Subsequently, the first of several drugs called biologics (thus named because they were originally derived from live Chinese hamster cells), or monoclonal antibodies (mAbs), was marketed. The first of these blocked IgE, thus acting again on the Th2 pathway. Allergen-sensitised, IgE-producing patients with clinical symptoms as a consequence of allergen exposure were referred to as patients with allergic phenotypes [3,4].
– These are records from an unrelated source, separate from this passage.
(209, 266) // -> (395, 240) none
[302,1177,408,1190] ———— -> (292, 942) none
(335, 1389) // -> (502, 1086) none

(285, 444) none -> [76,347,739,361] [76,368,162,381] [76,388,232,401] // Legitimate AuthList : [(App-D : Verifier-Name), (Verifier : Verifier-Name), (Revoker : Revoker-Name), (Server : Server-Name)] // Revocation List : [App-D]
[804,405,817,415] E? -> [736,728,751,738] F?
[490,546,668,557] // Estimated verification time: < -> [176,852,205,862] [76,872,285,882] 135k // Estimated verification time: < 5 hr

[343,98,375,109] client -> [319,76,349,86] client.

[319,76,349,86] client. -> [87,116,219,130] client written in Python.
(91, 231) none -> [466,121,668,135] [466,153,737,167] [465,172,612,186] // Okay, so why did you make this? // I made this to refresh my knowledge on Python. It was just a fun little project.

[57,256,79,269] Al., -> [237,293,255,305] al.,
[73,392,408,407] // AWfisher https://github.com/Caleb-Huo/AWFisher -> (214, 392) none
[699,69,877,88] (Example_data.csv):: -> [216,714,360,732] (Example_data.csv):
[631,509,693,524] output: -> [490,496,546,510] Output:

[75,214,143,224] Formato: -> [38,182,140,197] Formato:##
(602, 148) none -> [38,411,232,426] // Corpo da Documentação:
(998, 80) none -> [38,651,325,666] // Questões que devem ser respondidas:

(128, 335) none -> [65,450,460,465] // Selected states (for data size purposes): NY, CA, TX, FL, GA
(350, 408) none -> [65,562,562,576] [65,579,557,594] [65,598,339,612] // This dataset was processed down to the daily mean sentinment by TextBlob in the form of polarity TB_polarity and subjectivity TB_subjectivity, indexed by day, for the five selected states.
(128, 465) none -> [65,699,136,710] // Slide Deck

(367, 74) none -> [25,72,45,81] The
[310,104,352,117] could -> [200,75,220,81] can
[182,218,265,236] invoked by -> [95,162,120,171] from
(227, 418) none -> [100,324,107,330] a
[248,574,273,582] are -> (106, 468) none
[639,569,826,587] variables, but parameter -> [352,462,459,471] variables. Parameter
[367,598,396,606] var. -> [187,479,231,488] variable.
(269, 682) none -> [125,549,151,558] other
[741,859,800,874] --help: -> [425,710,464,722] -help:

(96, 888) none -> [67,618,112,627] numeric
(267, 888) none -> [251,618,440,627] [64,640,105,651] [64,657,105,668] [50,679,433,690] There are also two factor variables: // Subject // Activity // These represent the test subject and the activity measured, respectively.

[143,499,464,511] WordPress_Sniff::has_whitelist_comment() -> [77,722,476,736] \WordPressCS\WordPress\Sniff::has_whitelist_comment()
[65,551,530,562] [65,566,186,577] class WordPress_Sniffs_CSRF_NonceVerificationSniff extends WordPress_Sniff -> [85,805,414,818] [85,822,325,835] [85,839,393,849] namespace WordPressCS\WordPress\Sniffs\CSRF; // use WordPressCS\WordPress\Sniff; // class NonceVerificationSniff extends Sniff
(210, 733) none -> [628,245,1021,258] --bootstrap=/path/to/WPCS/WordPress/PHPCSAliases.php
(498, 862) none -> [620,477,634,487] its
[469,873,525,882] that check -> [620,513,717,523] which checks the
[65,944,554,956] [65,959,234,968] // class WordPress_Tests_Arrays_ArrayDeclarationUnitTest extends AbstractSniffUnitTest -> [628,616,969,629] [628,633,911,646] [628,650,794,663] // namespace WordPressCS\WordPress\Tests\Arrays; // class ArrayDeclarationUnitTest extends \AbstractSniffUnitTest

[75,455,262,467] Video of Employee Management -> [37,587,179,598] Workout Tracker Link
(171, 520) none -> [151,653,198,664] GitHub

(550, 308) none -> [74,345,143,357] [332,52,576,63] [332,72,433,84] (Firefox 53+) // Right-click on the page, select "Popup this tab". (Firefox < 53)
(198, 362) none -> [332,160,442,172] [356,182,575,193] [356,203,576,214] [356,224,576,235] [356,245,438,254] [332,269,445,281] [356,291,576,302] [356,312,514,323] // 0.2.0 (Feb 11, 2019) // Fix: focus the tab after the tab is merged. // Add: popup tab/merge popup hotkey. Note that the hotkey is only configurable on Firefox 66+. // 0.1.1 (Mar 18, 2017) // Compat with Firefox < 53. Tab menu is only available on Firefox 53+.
Posteriorly, it became known that during this Th2 process, other molecules known as interleukins (IL5, IL4, and IL13), were released into the environment [5]. It has been confirmed that the presence of these interleukins favours respectively the synthesis, maturation, and recruitment of eosinophils; the activation of the Th2 pathway and the blocking of VCAM-1 expression; and finally, the activation of INOs, the enzyme that favours the release of the exhaled fraction of nitric oxide (FENO). The presence of these molecules increases in certain pathological situations and are, therefore, markers of disease (biomarkers). Like IgE, these interleukins, as well as eosinophils, were initially observed in the Th2 pathway, but later, it was noted that after blocking IgE and downregulating the Th2 pathway, they continued to be present. At that time, it was documented that the activation of other cells, such as type 2 innate lymphoid cells (ILC2) and natural killer T cells (NKT cells), also led to an increase in the same ILs as well as eosinophils. It was, therefore, revealed that the production of these ILs might occur as a consequence of the activation of more than one pathway. ILC2 and NKT cells are cells of the so-called innate immune system and respond in the same way regardless of the noxa; thus, there is no “adaptive response” to the type of trigger. Patients with elevated eosinophil levels were defined as those with eosinophilic phenotypes. Since immunological factors are not dichotomous, there is a third group of patients who have biomarkers of both pathways. Patients with elevated biomarkers (allergic and/or eosinophilic phenotype) caused by the activation of Th2 lymphocytes and/or ILC2 were considered as those with T2 inflammation and by exclusion, all other patients with asthma who did not have a T2 phenotype were considered to have non-T2 asthma.

More recently, it has been observed that the activation of innate immunity is produced by other molecules, namely TSLP, IL33, and IL25 [5,6]. Without discussing the characteristics of each of these molecules in detail, it was observed that they appear as a result of damage to the bronchial ciliated epithelium, which, in these circumstances, releases these molecules into the environment. Since they represent an alarm signal indicating epithelial damage (epithelial cell disruption, the appearance of intercellular space, loss of cilia, the thickness of basement membrane, and in general, loss of the barrier function of the epithelium), they are called alarmins. These alarmins directly activate the cells of innate immunity. Blocking them with a new anti-TSLP antibody has shown that these alarmins, especially TSLP, exert control over the activity of antigen-presenting cells. Disease control is, therefore, exerted by the bronchial ciliated epithelium, which releases alarmins into the environment when it is damaged. T2 asthma (and perhaps non-T2 asthma) then becomes an epithelium-driven disease. As mentioned above, anti-alarmin mAbs are currently being developed. It should be kept in mind, however, that in immunology, and in the human body in general, there are always regulatory mechanisms that exert functions antagonistic to physiological ones in an attempt to achieve homeostasis. When we administer a mAb, we are modifying the phenotype of the individual, and this causes their body to try to maintain the lost balance by activating other pathways. An example is the activation of the Th2 pathway by allergens, through already-sensitised B cells that express IgE on their surface. Although this allergic pathway is stopped at the level of APCs, the possibility exists that it may be activated by the activation of a lower loop. Figure A1 illustrates these pathways.

In this brief account, we described the evolution of our understanding of bronchial asthma. Owing to the emergence of various drugs with immunoregulatory effects, we have moved from the now-distant concept of the “allergic cascade” to that of epithelial-driven disease. We shall see what the future holds.